■ **Text section**:
In recent years, the field of artificial intelligence (AI) and related fields, such as machine learning (ML), have seen major growth in popularity and in technological advancements. Deep learning (DL), a subset of ML, makes use of deep neural networks (DNNs), a special type of artificial neural network (ANN), with a large number of layers. This large amount of layers allows features to be extracted from the raw input data without the need for any pre-processing [2]. Alongside a very rapid growth of available data, DNNs have started to be used in a variety of fields, such as computer vision, natural language processing, and speech recognition.

The Portuguese language is one of the most spoken languages in the world and it is divided into different variants, such as Brazilian and European Portuguese [3]. Among other variants, European Portuguese represents a small fraction of Portuguese speakers, and hence has fewer available resources and research. Developing deep neural models requires large datasets, which are scarce or not available for the European variant of the Portuguese language. Thus, transfer learning can be used as a means of creating ASR systems for languages with limited amounts of data. Such can be achieved by transferring the knowledge from models developed for languages with a larger amount of accessible data, such as the English language. The pre-trained models are then tuned for languages with less available data, such as the Portuguese language [4]. The aforementioned state-of-the-art methodology and the scarcity of resources for European Portuguese are the main motivation for the current work. This work aims to develop an ASR model using deep learning techniques for the Portuguese language. Using NVIDIA NeMo [5], we optimized the QuartzNet15×5 [6] architecture to develop a model using a data-centric approach which includes data pre-processing; transfer learning from English language models; and a domain adaptation evaluation, considering a strictly European Portuguese target and mixed (mostly Brazilian) Portuguese sources, which yielded a state-of-the-art word error rate (WER) performance.

2. Literature Review

This section introduces the main topics of the current work: deep learning and its applications (Section 2.1) and ASR for the Portuguese language (Section 2.2).

2.1. Deep Learning in ASR

Recent years have seen a growth in knowledge about the application of ANNs in a variety of research areas, including ASR, computer vision (image processing and recognition), and natural language processing. End-to-end (E2E) methods for ASR systems have increased in popularity due to these developments and the exponential growth in the amount of data available [7].

Approaches to automatic speech recognition systems are largely based on four types of deep neural networks: convolutional neural networks (CNNs) [8]; recurrent neural networks (RNNs) [9]; time-delay neural networks (TDNNs) [10]; and most recently, transformers [11]. These architectures can employ E2E mechanisms such as attention-based encoders and decoders (AED), recurrent neural network transducer (RNN-T), and connectionist temporal classification (CTC) [7].

The CTC algorithm is commonly used in ASR, as well as handwriting and other problems, the output of which consists of a sequence. When speech data only contain the audio and the transcript, there is no direct correlation between them. The correct alignment is possible by applying the CTC loss function on a DNN. This decoding process of aligning speech to words makes use of a tokenizer that contains the vocabulary (or alphabet) of the target audio language.

■ **Task instructions**:
1. In the text on speech recognition for Portuguese, which architecture did the authors optimize using NVIDIA NeMo?
2. Can you rewrite the paragraph of the text on speech recognition for Portuguese that begins "Approaches to automatic speech recognition systems" as a short list that keeps its main facts?

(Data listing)
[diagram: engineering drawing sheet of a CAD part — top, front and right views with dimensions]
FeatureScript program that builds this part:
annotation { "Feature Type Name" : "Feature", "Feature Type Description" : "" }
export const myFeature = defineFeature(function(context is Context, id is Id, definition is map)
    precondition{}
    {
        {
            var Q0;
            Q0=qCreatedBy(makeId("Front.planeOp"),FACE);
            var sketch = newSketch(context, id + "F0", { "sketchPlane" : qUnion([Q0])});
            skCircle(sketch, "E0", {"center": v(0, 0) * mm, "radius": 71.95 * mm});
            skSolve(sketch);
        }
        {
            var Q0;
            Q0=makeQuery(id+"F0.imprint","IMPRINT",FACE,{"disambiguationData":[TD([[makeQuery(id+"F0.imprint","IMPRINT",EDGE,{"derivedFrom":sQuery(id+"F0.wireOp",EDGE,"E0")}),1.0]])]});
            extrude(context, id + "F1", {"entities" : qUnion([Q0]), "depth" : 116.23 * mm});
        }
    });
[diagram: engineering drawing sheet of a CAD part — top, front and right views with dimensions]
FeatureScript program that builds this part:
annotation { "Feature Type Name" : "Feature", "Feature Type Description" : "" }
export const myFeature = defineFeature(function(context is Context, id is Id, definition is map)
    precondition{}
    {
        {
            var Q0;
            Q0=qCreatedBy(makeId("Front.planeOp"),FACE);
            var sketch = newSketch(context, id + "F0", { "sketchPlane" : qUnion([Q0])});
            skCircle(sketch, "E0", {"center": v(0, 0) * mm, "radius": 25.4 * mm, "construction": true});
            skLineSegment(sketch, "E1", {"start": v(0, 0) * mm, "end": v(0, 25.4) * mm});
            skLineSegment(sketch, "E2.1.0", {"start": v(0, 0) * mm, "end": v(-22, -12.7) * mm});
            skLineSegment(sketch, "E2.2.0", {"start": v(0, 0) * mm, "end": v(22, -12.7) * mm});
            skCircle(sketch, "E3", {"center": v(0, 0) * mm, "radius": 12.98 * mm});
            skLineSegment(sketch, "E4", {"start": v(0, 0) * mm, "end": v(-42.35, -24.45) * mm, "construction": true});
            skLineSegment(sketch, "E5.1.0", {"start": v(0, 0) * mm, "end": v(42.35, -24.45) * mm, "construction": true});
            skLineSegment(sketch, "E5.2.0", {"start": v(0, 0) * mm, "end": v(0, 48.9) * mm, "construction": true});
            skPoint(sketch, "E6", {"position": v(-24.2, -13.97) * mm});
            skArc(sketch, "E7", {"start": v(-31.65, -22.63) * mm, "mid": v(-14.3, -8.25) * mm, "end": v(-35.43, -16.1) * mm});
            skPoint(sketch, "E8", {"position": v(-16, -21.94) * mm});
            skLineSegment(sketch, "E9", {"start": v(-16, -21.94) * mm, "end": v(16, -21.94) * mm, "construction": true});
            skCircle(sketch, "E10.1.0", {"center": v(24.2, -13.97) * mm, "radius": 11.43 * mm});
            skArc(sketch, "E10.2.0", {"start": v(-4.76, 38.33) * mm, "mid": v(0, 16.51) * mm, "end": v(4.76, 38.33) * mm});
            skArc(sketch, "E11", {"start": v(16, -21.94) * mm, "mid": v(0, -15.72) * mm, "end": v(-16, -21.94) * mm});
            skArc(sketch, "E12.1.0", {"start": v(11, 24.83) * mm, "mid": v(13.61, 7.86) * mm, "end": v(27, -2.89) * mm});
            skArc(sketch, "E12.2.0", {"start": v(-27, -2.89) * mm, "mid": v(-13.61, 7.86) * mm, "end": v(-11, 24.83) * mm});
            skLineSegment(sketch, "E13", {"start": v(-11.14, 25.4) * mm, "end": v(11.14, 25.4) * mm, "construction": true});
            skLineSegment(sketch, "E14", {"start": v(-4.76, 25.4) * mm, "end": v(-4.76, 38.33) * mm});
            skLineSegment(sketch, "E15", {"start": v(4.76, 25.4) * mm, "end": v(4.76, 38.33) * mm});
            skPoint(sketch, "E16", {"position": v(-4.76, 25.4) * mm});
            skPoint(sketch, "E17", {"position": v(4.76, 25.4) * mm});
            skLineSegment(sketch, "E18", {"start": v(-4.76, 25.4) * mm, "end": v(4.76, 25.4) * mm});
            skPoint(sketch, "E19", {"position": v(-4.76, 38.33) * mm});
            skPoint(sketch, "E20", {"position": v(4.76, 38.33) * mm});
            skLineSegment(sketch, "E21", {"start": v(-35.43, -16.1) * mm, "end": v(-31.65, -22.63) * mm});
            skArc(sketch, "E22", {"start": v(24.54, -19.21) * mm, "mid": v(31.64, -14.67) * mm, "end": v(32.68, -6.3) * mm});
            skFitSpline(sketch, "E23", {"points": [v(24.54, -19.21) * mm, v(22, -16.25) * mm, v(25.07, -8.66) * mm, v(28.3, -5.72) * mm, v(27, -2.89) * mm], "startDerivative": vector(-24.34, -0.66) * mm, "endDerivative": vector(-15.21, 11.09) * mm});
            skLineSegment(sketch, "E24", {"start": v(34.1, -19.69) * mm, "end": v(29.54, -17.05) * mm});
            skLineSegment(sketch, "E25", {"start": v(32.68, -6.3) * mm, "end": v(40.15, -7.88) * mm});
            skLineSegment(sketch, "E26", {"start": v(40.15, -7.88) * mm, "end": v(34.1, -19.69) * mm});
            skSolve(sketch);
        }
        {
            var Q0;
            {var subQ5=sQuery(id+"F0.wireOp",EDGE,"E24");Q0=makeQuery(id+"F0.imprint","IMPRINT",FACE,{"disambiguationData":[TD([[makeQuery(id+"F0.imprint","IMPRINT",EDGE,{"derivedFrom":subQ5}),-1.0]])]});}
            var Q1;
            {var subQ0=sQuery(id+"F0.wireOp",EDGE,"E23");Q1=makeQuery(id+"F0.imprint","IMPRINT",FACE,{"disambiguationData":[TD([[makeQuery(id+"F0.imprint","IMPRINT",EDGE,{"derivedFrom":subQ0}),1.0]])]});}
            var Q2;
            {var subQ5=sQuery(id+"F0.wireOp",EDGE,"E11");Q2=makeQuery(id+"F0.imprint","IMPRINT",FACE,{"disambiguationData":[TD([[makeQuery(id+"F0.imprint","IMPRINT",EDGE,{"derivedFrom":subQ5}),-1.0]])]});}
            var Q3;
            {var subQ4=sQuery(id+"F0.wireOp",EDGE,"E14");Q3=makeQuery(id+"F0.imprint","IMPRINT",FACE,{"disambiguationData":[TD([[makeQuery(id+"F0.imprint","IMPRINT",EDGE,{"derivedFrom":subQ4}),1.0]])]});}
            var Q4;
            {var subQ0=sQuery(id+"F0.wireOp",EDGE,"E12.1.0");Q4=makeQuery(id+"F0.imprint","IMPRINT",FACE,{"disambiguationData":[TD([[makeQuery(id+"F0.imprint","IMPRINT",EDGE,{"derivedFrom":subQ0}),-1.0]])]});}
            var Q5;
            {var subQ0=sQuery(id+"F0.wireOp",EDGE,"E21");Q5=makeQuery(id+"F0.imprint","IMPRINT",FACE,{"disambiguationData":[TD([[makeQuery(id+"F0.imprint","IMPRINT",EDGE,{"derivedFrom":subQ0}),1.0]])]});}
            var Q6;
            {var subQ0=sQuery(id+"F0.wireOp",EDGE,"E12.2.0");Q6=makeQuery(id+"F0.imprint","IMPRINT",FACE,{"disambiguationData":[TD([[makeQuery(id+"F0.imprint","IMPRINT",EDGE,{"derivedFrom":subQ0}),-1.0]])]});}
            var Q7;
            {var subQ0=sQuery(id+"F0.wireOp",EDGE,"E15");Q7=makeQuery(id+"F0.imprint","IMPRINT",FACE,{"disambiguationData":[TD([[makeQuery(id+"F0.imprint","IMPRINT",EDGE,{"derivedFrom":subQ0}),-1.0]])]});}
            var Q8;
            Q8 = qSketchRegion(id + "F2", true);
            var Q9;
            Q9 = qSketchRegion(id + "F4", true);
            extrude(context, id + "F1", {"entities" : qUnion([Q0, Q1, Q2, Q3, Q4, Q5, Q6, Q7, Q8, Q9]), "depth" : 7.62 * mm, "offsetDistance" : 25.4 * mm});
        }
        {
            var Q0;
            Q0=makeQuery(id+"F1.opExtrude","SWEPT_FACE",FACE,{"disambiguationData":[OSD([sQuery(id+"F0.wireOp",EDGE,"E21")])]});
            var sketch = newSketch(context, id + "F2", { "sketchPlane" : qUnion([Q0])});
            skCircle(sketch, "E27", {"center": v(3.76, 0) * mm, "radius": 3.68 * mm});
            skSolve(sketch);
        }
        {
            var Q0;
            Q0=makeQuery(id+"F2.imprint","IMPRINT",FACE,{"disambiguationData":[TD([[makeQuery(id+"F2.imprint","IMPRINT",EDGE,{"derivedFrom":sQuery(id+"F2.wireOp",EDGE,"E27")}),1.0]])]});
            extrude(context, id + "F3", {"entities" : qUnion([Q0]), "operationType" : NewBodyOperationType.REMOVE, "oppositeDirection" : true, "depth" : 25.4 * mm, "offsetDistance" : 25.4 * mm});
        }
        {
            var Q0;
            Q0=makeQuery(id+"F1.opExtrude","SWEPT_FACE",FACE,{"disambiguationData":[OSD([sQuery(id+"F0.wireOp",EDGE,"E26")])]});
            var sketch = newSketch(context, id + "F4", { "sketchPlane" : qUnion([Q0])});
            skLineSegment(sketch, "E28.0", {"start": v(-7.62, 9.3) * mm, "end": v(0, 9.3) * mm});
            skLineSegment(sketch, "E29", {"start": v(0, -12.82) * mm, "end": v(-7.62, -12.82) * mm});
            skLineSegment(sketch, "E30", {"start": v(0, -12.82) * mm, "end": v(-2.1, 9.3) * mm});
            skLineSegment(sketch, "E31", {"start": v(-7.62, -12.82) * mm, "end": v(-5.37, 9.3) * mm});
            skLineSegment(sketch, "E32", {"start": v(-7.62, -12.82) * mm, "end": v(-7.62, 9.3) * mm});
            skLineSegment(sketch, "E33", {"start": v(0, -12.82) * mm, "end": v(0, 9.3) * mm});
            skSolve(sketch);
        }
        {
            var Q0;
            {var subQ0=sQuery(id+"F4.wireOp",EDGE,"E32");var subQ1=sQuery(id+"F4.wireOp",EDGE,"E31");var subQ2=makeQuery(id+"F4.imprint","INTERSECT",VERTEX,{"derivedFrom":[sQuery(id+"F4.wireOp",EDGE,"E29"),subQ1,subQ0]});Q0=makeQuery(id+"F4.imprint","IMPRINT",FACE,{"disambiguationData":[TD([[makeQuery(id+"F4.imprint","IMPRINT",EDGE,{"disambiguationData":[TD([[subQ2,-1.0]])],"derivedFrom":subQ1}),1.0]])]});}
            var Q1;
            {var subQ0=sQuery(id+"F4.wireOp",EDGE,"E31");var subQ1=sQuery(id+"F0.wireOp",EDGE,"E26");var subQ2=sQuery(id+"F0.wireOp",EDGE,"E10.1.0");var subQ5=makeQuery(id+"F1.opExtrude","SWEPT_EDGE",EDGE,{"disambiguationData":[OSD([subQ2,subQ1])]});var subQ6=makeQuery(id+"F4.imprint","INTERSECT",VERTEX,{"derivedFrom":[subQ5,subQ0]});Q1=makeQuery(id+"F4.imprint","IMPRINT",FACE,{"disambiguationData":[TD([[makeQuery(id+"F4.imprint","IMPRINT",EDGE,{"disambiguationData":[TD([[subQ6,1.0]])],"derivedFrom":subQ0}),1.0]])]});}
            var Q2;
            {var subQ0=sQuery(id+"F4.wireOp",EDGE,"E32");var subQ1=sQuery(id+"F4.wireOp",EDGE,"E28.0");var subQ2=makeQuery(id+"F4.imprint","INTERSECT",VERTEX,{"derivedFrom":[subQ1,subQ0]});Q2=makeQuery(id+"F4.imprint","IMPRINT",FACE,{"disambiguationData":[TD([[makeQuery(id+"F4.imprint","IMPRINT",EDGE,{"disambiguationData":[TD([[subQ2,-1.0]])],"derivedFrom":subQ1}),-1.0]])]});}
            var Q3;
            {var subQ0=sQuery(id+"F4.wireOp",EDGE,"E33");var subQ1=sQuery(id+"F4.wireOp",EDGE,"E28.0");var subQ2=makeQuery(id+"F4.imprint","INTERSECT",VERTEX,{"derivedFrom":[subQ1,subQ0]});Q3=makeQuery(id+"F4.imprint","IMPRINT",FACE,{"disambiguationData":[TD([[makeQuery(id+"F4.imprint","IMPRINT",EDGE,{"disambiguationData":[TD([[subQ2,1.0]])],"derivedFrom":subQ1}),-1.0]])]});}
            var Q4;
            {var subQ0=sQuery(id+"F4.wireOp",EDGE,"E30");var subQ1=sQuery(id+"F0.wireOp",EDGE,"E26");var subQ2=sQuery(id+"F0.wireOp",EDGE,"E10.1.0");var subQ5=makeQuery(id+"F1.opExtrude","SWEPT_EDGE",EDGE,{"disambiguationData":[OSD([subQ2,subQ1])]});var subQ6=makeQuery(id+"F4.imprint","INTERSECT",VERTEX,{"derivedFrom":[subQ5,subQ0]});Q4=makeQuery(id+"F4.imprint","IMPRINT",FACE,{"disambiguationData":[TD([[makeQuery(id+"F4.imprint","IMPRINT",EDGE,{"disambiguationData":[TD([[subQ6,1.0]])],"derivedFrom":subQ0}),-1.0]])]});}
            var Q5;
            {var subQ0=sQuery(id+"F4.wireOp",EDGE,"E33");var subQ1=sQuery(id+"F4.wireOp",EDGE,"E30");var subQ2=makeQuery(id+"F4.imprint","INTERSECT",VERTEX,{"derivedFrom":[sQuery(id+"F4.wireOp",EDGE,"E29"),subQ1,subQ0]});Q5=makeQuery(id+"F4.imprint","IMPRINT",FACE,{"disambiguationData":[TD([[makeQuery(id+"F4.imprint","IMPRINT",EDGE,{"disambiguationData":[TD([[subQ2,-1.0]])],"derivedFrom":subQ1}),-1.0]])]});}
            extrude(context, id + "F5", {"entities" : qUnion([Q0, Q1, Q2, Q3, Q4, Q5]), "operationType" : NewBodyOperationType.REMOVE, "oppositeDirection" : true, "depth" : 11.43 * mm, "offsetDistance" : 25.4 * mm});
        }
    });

■ **Task answers**:
1. QuartzNet15×5

2.
- ASR approaches rest mainly on four types of deep neural networks: convolutional neural networks (CNNs), recurrent neural networks (RNNs), time-delay neural networks (TDNNs) and, most recently, transformers.
- These architectures can use end-to-end mechanisms: attention-based encoders and decoders (AED), the recurrent neural network transducer (RNN-T) and connectionist temporal classification (CTC).